Parchment paper kept the clay from sticking to the table.
I sprayed the large vase with grey primer which had the added advantage of covering the printed design which was too distracting for me to work with.  A drop of glue on the back of the clay shapes helped them stick to the vase once they dried. 
For the white vase, I decided to try a simple dot pattern with the puffy paint.  A rubber band helped keep the rows of dots straight and I was able to mark 1-inch spaces on the band with a marker.
When I finished, I gave all the vases a few coats of white spray paint and then applied clear polyurethane.
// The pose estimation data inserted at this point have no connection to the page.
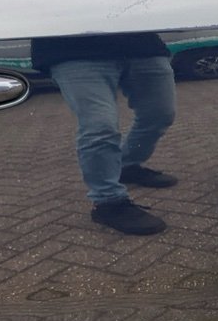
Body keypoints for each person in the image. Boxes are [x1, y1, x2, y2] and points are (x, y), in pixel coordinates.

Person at [32, 32, 178, 236]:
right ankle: (109, 202)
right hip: (71, 50)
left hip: (143, 46)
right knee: (100, 127)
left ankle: (127, 165)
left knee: (159, 115)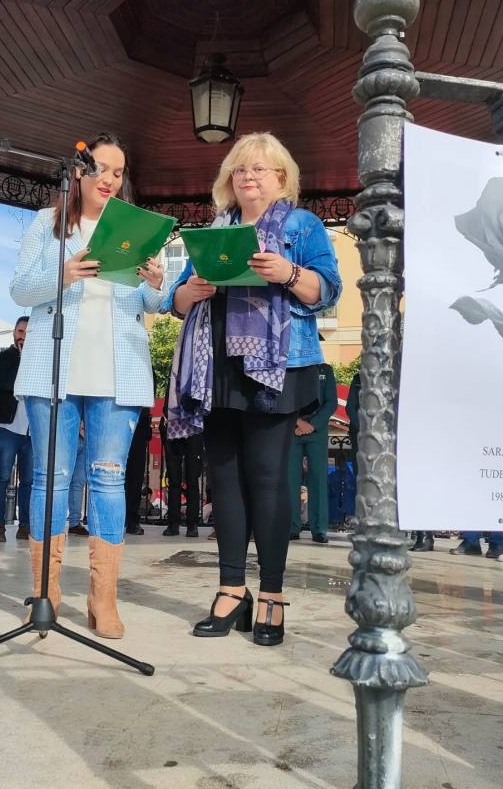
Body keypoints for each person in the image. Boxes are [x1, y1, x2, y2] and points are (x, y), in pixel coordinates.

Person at [166, 132, 341, 647]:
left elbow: (327, 291)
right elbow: (176, 301)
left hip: (278, 365)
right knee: (223, 480)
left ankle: (272, 594)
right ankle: (230, 589)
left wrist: (288, 272)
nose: (248, 176)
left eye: (259, 169)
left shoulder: (301, 225)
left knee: (268, 480)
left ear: (281, 177)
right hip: (215, 365)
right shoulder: (215, 230)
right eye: (240, 169)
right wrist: (190, 290)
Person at [10, 132, 164, 639]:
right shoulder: (48, 222)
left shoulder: (135, 229)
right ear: (78, 171)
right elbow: (20, 289)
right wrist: (64, 273)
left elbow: (150, 303)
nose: (110, 179)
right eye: (101, 168)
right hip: (53, 368)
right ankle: (46, 594)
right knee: (50, 478)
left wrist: (156, 283)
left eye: (119, 172)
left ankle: (103, 600)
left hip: (118, 370)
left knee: (109, 480)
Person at [0, 316, 33, 542]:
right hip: (7, 426)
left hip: (32, 430)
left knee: (29, 480)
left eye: (27, 332)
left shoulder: (40, 360)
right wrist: (24, 357)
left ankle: (25, 525)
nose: (22, 335)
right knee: (2, 477)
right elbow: (7, 383)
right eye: (19, 331)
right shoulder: (1, 358)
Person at [288, 360, 336, 543]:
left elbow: (331, 403)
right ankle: (291, 527)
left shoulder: (325, 370)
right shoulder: (290, 366)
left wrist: (313, 424)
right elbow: (283, 397)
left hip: (317, 431)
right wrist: (298, 421)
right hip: (292, 428)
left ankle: (319, 529)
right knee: (290, 479)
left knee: (318, 479)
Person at [160, 413, 203, 537]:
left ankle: (192, 524)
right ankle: (173, 523)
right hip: (173, 422)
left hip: (193, 423)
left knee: (192, 479)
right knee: (174, 480)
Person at [124, 407, 152, 535]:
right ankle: (120, 517)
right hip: (118, 415)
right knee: (116, 470)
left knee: (136, 474)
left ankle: (132, 519)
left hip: (140, 418)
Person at [67, 425, 89, 536]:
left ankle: (74, 523)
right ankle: (52, 523)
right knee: (58, 480)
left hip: (86, 438)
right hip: (68, 433)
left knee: (78, 483)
Okay, so they're not as fabulous as Jonathan Adler's but they look pretty darn elegant and my total for everything was under $25 including supplies!
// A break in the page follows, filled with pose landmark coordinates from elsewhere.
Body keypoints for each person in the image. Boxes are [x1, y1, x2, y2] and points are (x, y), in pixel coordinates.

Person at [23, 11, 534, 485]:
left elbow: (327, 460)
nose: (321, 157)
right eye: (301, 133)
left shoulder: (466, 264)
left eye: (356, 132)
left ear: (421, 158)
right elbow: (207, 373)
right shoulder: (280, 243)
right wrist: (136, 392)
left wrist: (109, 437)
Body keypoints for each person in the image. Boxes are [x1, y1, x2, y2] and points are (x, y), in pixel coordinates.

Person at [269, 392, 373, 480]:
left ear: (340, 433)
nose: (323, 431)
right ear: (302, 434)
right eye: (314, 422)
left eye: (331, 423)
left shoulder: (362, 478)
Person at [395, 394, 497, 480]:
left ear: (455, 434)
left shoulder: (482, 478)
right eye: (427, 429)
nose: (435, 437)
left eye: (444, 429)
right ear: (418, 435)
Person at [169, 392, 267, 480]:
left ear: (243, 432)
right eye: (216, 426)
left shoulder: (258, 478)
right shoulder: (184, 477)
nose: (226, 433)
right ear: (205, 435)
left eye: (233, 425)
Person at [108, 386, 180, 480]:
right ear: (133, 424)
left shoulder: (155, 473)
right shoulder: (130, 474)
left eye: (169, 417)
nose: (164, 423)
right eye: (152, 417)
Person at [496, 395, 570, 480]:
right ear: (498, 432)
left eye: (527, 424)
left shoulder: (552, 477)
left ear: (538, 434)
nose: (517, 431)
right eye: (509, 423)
This was posted on Today's Creative Blog

Friday, January 13, 2012

Obsessed with Orange


In case you haven’t been keeping up with the design world, it seems yellow is now everywhere…in kitchens, fabrics and even doors are painted yellow.

Not that I have anything against yellow, but lately I can’t seem to get enough of orange! Maybe it’s because of my other color obsessions…blue/greens and greys. Orange looks so great with both of those colors!

So here is a bit of it to give you some “orange” food for thought…
From top left: Kitchenaid mixer; canvas striped shoes, Toms; boxes in a shot from a Flor carpet catalog; a wedding table setting, lover.ly; dining room walls, colorissue; staircase, Tobi Fairley; Amac boxes from the Container Store; Poufs, etsy.com; orange chair, Pinterest.

Tuesday, January 10, 2012

Bar Mitzvah Centerpieces

My friend Barbara asked me for help with her son’s bar mitzvah. The Saturday morning Shabbat service was followed by a Kiddush lunch, held in a (heated) tent. She asked for centerpieces incorporating photos of Josh—the bar mitzvah boy.  She wanted to keep things “low key” and she didn’t want to spend a fortune.

My first thought was tree branches. The tent had high ceilings so the branches would fill the overhead space nicely. At the time, there was no way for us to know that Connecticut was about to be hit with Hurricane Irene and we would have all the tree branches we would ever want. Here is a shot looking down our street weeks after the storm—it was still a mess!
After gathering lots of branches, I laid them down on a painter’s drop cloth and gave them a quick coat of silver metallic spray paint.  
We ordered slim glass vases, 20 inches high. This way people would be able to see one another unhampered.  Each vase was filled with tiny stones to ensure they did not tip over.
The next step was making colored copies of old photos of Josh. After these were spray mounted back to back, we cut them into rectangles with a paper cutter, punched a hole in the top, and tied them with some silver cording. The pictures provided a fun conversational piece at the party.
Because Jewish law prohibits taking photographs on the Shabbat, these pictures were shot on Friday afternoon after we set up and not the actual Bar Mitzvah.
Barbara also asked me to do the flowers on the synagogue’s Bimah. The average florist usually charges at least $100 for each large arrangement, but I picked up all the flowers at Trader Joe’s for under $40.  Both urns were filled with wet floral oasis which made for easy flower arranging.
The bar mitzvah was a success. Mom was thrilled with the decor and the great job her son did!